Spore and Thailand top lists of completed FTAs
Publication Date : 2004-12-06
Singapore and Thailand have emerged as the two Asian countries with the highest number of completed free trade agreements (FTA), according to Asia News Network reports.
Not far behind the two are three of Asia’s largest economies - Japan, China and India - with more FTAs signed.
India, Singapore, Sri Lanka, and Thailand are those countries which are conducting negotiations with most countries presently.
The progress of FTAs in separate reports by members of Asia News Network, an alliance of 14 newspapers in 12 Asian countries, put the total FTAs completed, under negotiations, and under study at more than 80.

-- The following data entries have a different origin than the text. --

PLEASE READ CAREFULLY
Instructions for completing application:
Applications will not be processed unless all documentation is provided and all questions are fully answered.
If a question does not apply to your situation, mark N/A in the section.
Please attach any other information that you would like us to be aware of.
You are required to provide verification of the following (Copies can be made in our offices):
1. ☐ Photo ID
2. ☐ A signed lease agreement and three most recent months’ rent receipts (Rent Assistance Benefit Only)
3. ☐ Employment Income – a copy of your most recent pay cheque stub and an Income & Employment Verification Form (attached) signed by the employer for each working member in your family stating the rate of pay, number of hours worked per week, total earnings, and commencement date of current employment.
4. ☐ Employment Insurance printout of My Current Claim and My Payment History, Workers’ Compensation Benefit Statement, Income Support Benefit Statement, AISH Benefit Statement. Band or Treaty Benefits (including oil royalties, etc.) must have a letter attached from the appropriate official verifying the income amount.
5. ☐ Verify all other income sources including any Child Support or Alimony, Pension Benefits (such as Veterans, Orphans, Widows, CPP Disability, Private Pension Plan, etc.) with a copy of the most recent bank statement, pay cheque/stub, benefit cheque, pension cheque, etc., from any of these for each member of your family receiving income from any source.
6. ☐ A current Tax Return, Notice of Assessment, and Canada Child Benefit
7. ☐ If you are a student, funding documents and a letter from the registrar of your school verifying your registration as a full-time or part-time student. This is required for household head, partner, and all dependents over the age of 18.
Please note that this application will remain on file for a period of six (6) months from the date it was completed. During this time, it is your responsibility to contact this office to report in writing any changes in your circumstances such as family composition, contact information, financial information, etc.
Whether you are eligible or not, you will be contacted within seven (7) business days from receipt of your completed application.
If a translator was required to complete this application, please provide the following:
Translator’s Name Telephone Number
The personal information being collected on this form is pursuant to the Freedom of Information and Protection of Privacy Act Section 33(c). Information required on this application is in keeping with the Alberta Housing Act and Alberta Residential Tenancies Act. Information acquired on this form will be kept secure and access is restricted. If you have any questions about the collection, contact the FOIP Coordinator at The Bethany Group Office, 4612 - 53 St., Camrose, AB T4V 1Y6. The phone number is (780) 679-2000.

The number FTAs around the world rose sharply from 79 in 1995 to 208 in 2004.
Compared with America or Europe, Asians were not known to be active in creating FTAs. Asean Free Trade Area, established in 1992, was the only major regional FTA until Japan and Singapore signed FTA ten years later. Over the past few years, however, Asia is perhaps the busiest region in working on FTA deals. A Singaporean trade envoy even described the government’s decision to enter more than 10 FTA talks at one time as “promiscuous.”
The emergence of FTA interest can be attributed to various factors. In the mid 1990s when the Uruguay Round almost collapsed, the number of new regional trade arrangements has risen considerably because the governments have been impatient with the slow process of multilateral trade talks.
Besides, the FTA can open up a few lucrative markets. The Malaysian government which has been slower than Singapore and Thailand in taking up the FTA initiative has now tried to catch up the bandwagon by negotiating trade deal with the key economic partners. The Malaysian government viewed that the lack of an FTA with the US has placed Malaysia at a disadvantage in terms of access to that most important market.
Some countries also see FTA as a means to promote structural reform and deregulation in the domestic market especially after the financial crisis in 1997. Until April, South Korea was the only member of the World Trade Organisation other than Mongolia without a free trade agreement. But now, it is in a hurry to catch up. External pressures such as the FTAs are considered effective in pursuing deregulation.
Political factor also attributed to the increased interest in FTA. In spite of its initial hesitation, Japan agreed to start FTA with Asean countries for geopolitical reasons. China also agreed to negotiate free trade deals with Asean partly to ward off the latter’s uneasiness about the rapid rise of China.
Nonetheless, the devil is in the details. Each FTA context depends on the negotiations. Besides, FTAs these days extend the coverage much larger than the duty-free privileges. The business-related issues such as the intellectual property protection, the movement of labour and the human right and environment protections have become part of the negotiations.
Indian Trade Minister Kamal Nath felt that FTAs would soon be just a term in the past. “Now there will be Economic Cooperation Agreement that includes investment. This is the course for the future,” he said.